(EXERCISE DIRECTIONS):
From the records below, pull out every line that contains the string "genus" and copy each one.

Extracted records
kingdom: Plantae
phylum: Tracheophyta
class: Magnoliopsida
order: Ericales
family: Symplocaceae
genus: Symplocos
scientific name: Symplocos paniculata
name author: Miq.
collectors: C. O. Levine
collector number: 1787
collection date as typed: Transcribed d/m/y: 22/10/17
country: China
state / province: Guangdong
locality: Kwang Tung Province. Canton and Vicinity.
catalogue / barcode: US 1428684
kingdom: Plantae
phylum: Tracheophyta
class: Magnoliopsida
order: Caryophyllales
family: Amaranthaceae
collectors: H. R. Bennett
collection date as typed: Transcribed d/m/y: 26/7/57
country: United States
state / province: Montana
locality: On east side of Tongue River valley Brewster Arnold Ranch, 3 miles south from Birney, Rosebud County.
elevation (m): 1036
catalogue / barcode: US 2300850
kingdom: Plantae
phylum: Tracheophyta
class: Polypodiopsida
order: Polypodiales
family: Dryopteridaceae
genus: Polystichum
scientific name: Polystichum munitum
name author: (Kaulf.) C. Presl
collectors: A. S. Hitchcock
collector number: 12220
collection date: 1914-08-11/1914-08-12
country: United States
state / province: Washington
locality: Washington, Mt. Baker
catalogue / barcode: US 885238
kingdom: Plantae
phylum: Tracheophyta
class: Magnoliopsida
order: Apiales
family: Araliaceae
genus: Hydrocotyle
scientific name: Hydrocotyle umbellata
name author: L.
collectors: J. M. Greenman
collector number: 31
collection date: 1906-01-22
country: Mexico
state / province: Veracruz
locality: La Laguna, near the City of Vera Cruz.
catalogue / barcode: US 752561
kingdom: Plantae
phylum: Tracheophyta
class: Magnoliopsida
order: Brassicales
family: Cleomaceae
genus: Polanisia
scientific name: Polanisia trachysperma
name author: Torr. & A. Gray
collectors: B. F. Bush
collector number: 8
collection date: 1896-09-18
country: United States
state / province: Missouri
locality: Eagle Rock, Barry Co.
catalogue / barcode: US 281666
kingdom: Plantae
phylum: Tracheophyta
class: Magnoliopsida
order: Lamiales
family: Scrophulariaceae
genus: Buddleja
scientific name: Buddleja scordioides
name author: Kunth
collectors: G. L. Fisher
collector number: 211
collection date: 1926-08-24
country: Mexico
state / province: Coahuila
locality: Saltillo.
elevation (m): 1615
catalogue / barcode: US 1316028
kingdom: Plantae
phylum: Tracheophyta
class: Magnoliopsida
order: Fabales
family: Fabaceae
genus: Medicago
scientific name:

(ANSWER TO THE PROBLEM):
genus: Symplocos
genus: Polystichum
genus: Hydrocotyle
genus: Polanisia
genus: Buddleja
genus: Medicago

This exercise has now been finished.